Urchin toward Bethlehem
Local aficionados of uni are all too aware of this fact. Uni is the Japanese word for the “roe” harvested from sea urchins. Roe is in quotes because uni really isn’t roe at all. It’s the genitalia of the sea urchin, male and female, ovaries and testes, scraped out of the spiny creature’s spherical shell. The color of mustard and the consistency of custard, uni looks, feels and sometimes even smells more like something you’d find in a diaper instead of in a sushi restaurant selling for three bucks a pop. But initiates know that concealed inside this ghastly clash of color and consistency lies an unparalleled taste experience—assuming, that is, the putrid-looking substance has been harvested fairly recently.
Hardcore uni enthusiasts have been known to don wet suits and brave the white shark-infested currents off the California coast in search of their prey, scraping and sucking the genitalia out of live sea urchins on the spot. The aforementioned distance makes this implausible for most Sacramentans, who must rely on the friendly neighborhood sushi bar, which may or may not have uni on the menu on any given night.
There seems to be no logic regarding the supply of uni in local sushi restaurants. Always in high demand, thanks to its sweet aromatic flavor and alleged properties as an aphrodisiac, uni can be hard to find here. I’ve asked for it at a half-dozen sushi restaurants during the past year, and have come up empty handed each time. On Christmas Eve, as I entered Futami, the modest sushi restaurant located in a strip mall on Freeport Boulevard’s restaurant row, I had no idea whether I’d find the substance I was craving.

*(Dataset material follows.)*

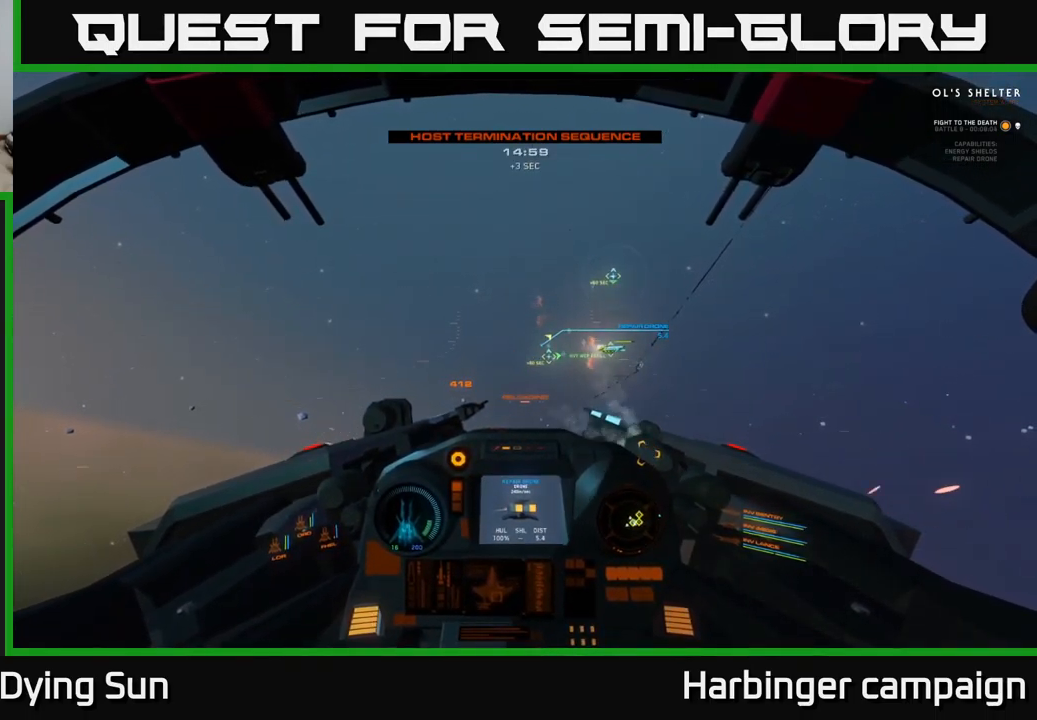
{"buttons": ["L2"], "left_stick": "center", "right_stick": "center", "events": []}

Futami may be the most unassuming sushi restaurant in Sacramento. While the interiors of most Japanese-American restaurants are a study in rigid formalism, Futami has a comfortable, lived-in quality that lends itself well to casual dining. There are the usual paper screens and lanterns, but American informalism has triumphed over Feng Shui.

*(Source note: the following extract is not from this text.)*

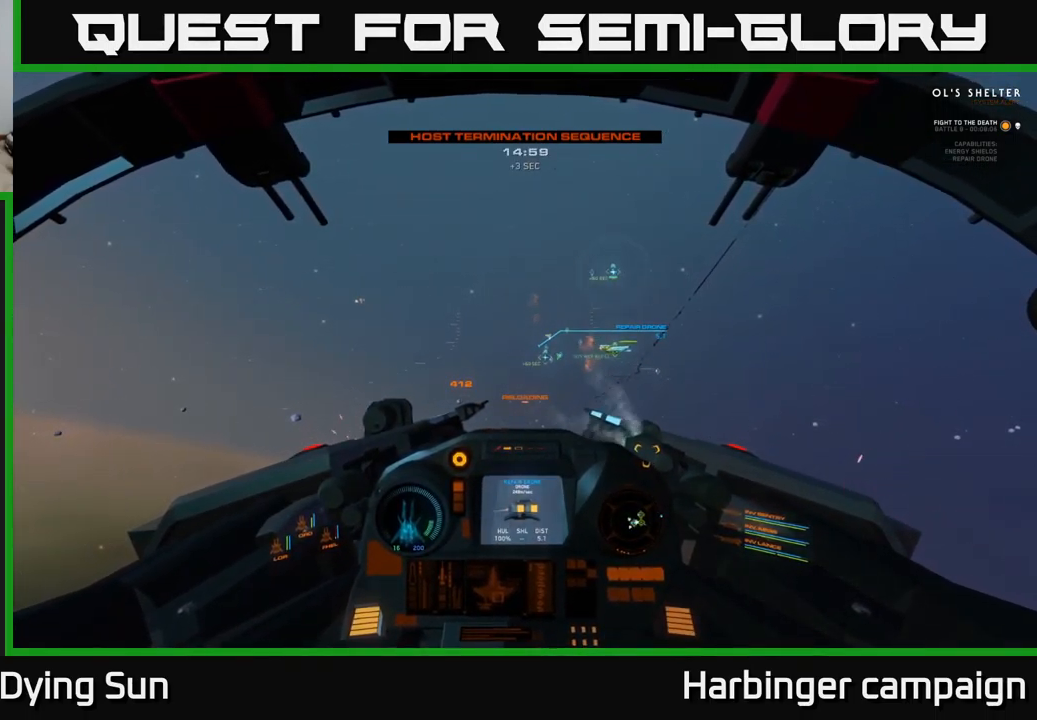
{"buttons": ["L2"], "left_stick": "center", "right_stick": "center", "events": [[116, "right_stick", "up"], [266, "right_stick", "center"]]}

It was early evening, but the place was filling up quickly. About half the patrons appeared to be Japanese Americans, a good sign. My Japanese American waitress smiled and joked with me as I ordered the chicken teri-yaki/tempura combination. Then I popped the question.
“Do you have any uni tonight?”
Her eyes lit up knowingly.
“Yes, we do,” she said. “But it is very expensive, six dollars.”
“I’ll take it,” I said. “And how about some maguro as well?”
The chicken teriyaki and the tempura were strictly old school: sliced chunks of dark leg meat slathered with a semi-sweet glaze and shrimp and vegetables coated with thick, flaky breading, then deep-fried in oil. I prefer a lighter, updated take, with white breast meat and thinner, crispier breading, but each to his own.
I sat there staring at my uni the whole time I was eating the chicken, the tempura and the excellent maguro nigiri (strips of raw tuna served on little blocks of rice). The mustard color of the gel-like substance, placed atop a bed of rice and wrapped in nori (paper-thin seaweed) to hold its shape, was truly repulsive—the kind of thing you’d only eat on a dare. But I knew better. If it was fresh, the uni could send me skyward. If it wasn’t, well, I don’t want to talk about that.
I placed one of the two bite-sized morsels into my mouth, devouring it whole like a snake, squeezing it between tongue and palate. The taste of soy, wasabi and seawater exploded in my mouth as a sweet, slimy substance slid down my throat.
It was good uni, not the best, but good.
Around these parts, I’ll settle for that.